Segundo a ex-ministra hoje "não há abaixo-assinados, vigílias, nem sequer virulentos artigos de opinião". Tem sido, de facto, prática recorrente durante os governos do Partido Socialista um grau de mobilização por parte de grupos de artistas, sobretudo na área do teatro, da dança e do cinema - mais do que na música, é certo - de contestação feroz de cada vez que os subsídios do estado são reduzidos, uma tendência forte na maior parte dos países da Europa, e em alguns outros casos. Os media escritos gostam de ocupar as suas páginas com essas problemáticas, com as divergências face a nomeações para teatros, com as substituições de directores de Fundações, ou de directores artísticos etc.
Este tipo de temática - o exercício do poder na área cultural - e o seu debate público surge portanto e fundamentalmente face à ocupação de cargos de poder nas instituições culturais e à distribuição de subsídios do estado às várias expressões artísticas dependentes em larga medida do apoio do Estado.
Tendo reduzido o orçamento de forma brutal, tendo desqualificado simbolicamente a cultura com a passagem para secretaria de Estado, o actual governo procede nesta área às políticas semelhantes a outras que envolvem a acção do Estado, aplicando a vulgata neoliberal conhecida: “reduzir a acção do Estado ao mínimo sempre que possível”.

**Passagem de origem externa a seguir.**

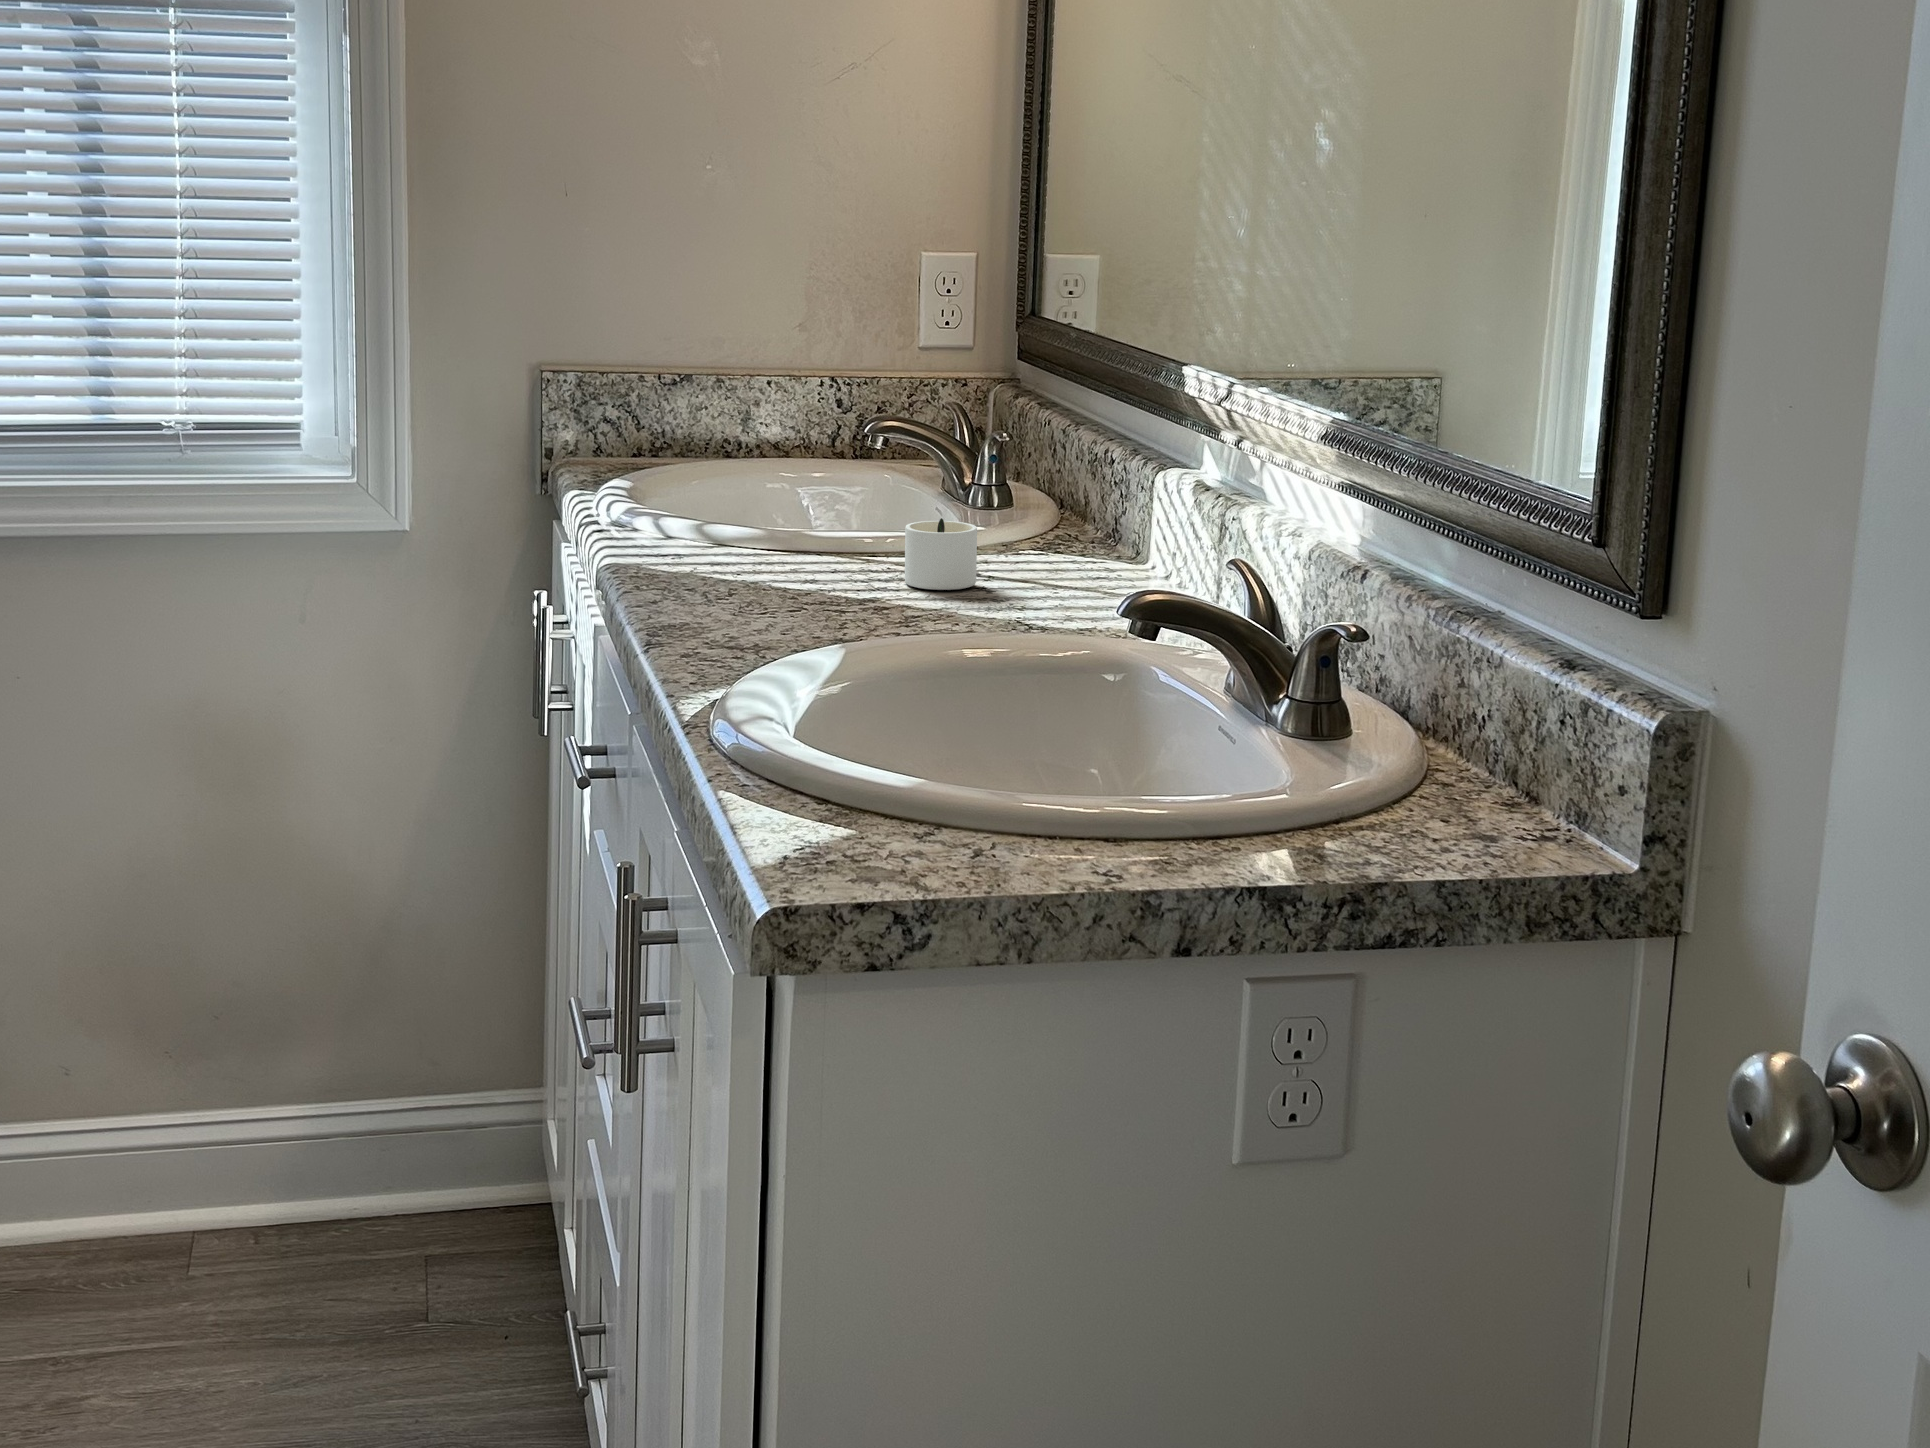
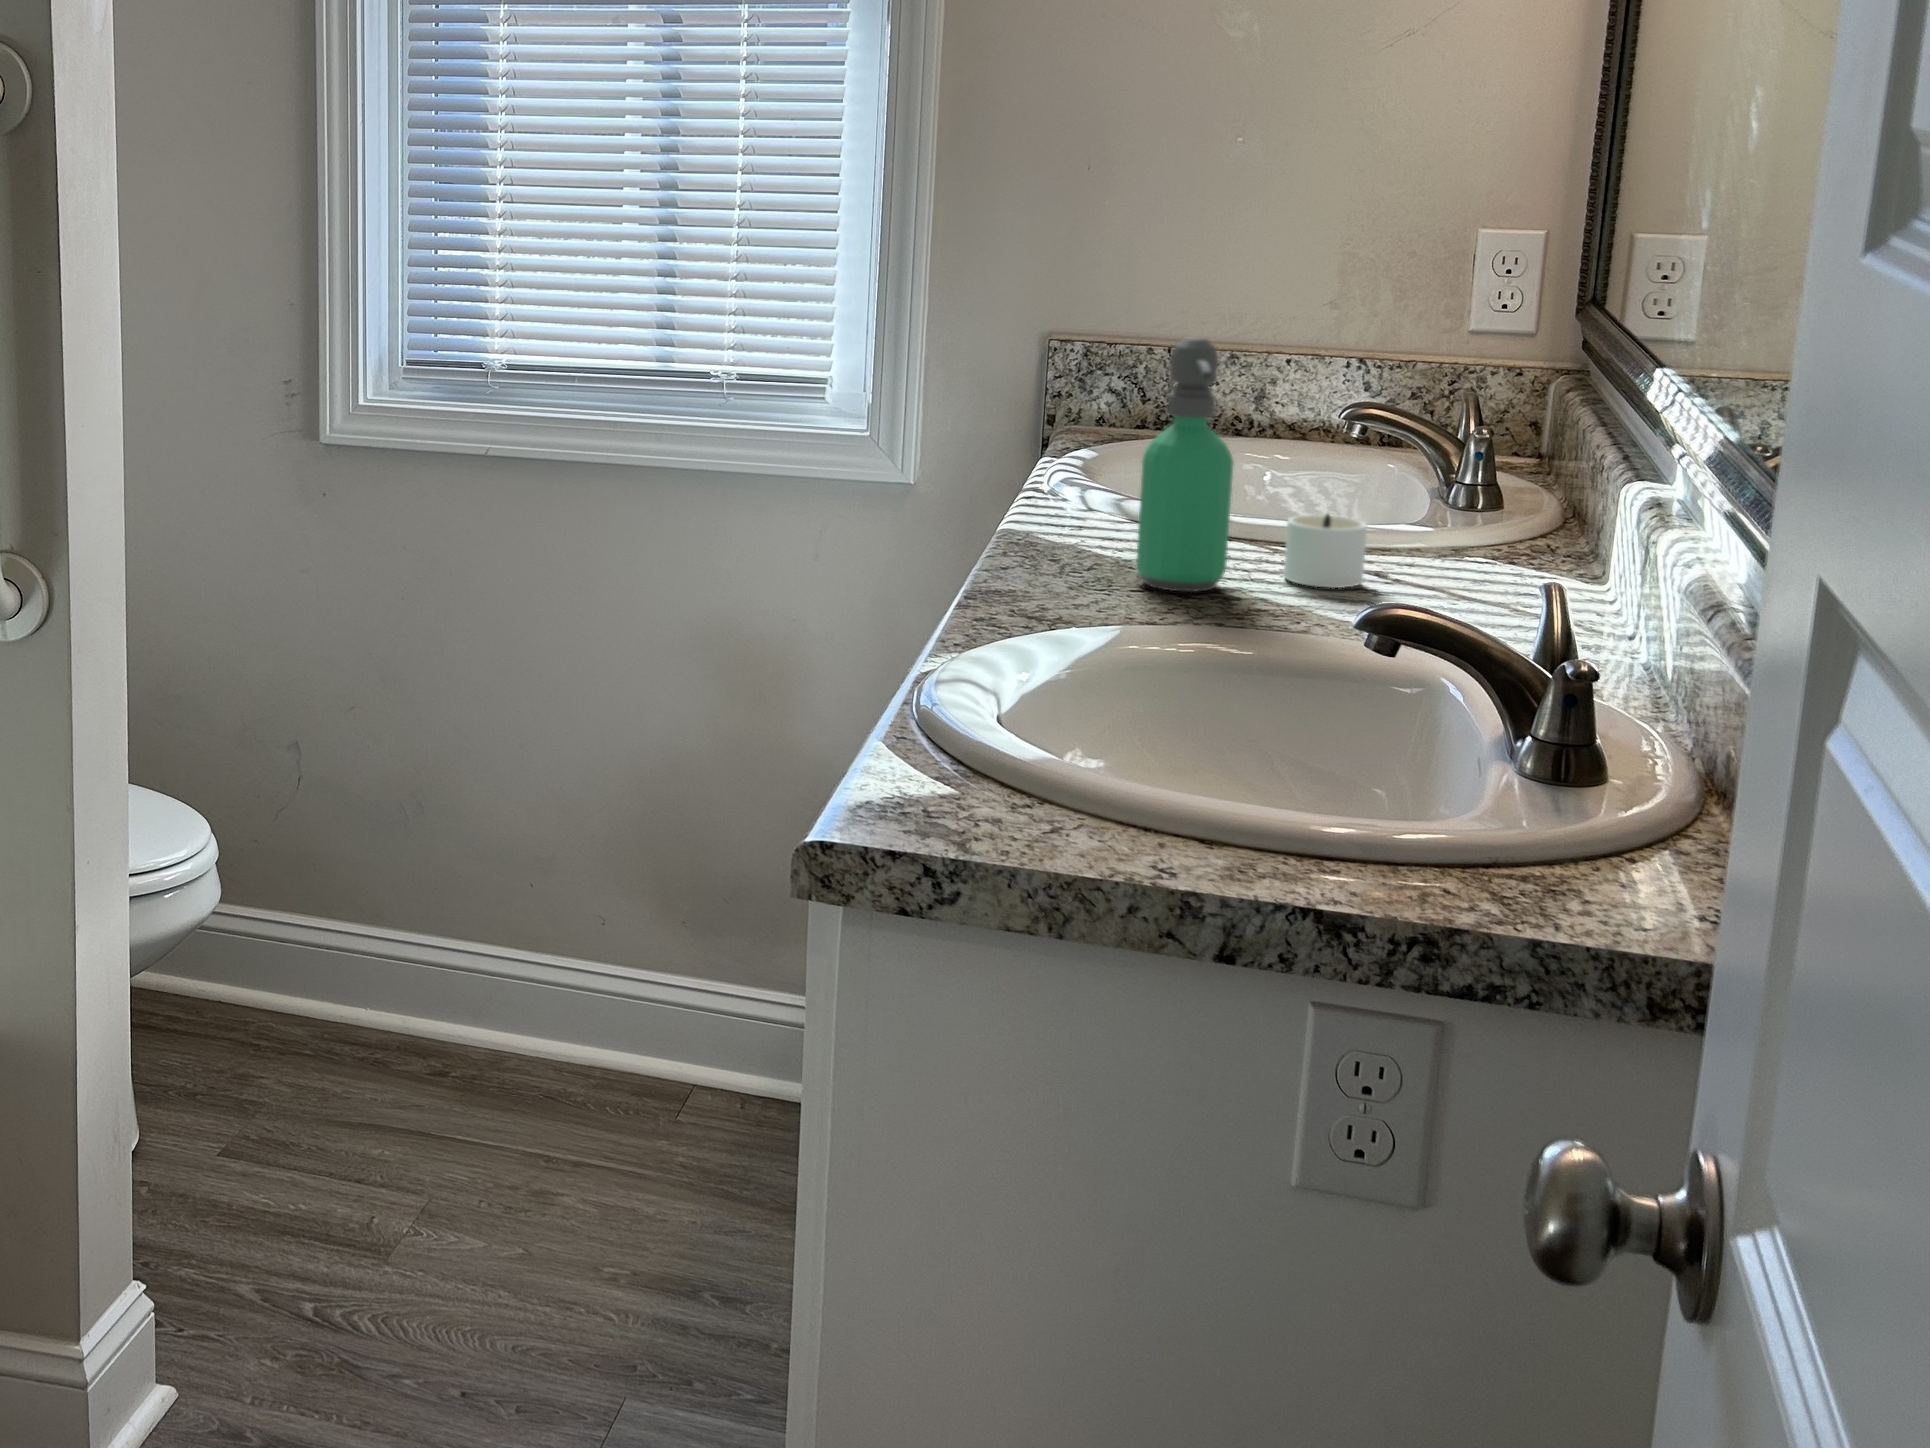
soap dispenser: none [788,353,876,608] -> present [1136,337,1233,592]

Desta política resulta, por um lado, uma desmoralização geral das populações e, por outro lado, uma desmoralização específica nas áreas das actividades culturais e artísticas. Estando a política cultural do Estado reduzida a um grau zero simbólico, o desaparecimento da contestação no espaço público, sendo surpreendente à primeira vista, na verdade corresponde a um redobrar sobre si-mesmo sempre latente nessas práticas. A aparente capacidade de intervenção pública contestatária desaparece - não há lugares para distribuir, não há subsídios para atribuir - porque surge uma espécie de efeito darwinista de sobrevivência individual que cala os contestatários habituais e, eventualmente, é reduzido o seu espaço público de intervenção. Penso que este segundo aspecto, a verificar-se, é totalmente secundário em relação ao primeiro. É o próprio colectivo - colectivo de interesses comuns mas temporários - que se desagrega, enquanto colectivo, para assumir a tentativa de soluções individuais, sempre latente entre os artistas.
A nossa "arte" - seja qual for - é um produto de acção individual, de projecto individual, de ambição solitária e, por vezes, bem pouco solidária. Nunca houve, apesar das aparências reunidas em torno da ideia simples de que "a arte é importante para a vida das pessoas", grande acordo muito para além deste postulado elementar. A tribalização das artes, a pulverização em múltiplas tendências e o resultado da ideologia pós-moderna individualista, construída passo a passo desde os anos 1980 - os anos de Cavaco aqui, de Thatcher ali, etc. - concluiu o "salve-se quem puder" actual que, por sua vez, produz o silêncio. Se o partido socialista regressar ao poder - como se vislumbra a possibilidade em França - e se poderá verificar daqui por alguns anos em Portugal, iremos reencontrar os manifestos, os abaixo-assinados actualmente sem assinaturas, os combates pelas direcções das instituições. A consciência, talvez lúcida, deste processo, impede-me, tanto de ter participado nas contestações ou nas vigílias, aparentemente "colectivas", anteriormente habituais, como de me remeter a um silêncio individual agora. Na verdade a minha participação tem sido dispensável nesses colectivos. As preocupações que exprimo não são as mesmas dos colectivos, diferem mesmo em certos aspectos fundamentais. A sua eventual heterodoxia produz o meu isolamento tanto antes como agora. "Who cares?" Assim sendo, compreendo o apelo à sociedade civil de Carrilho embora tenha dúvidas - está bem de ver - sobre a sua eficácia.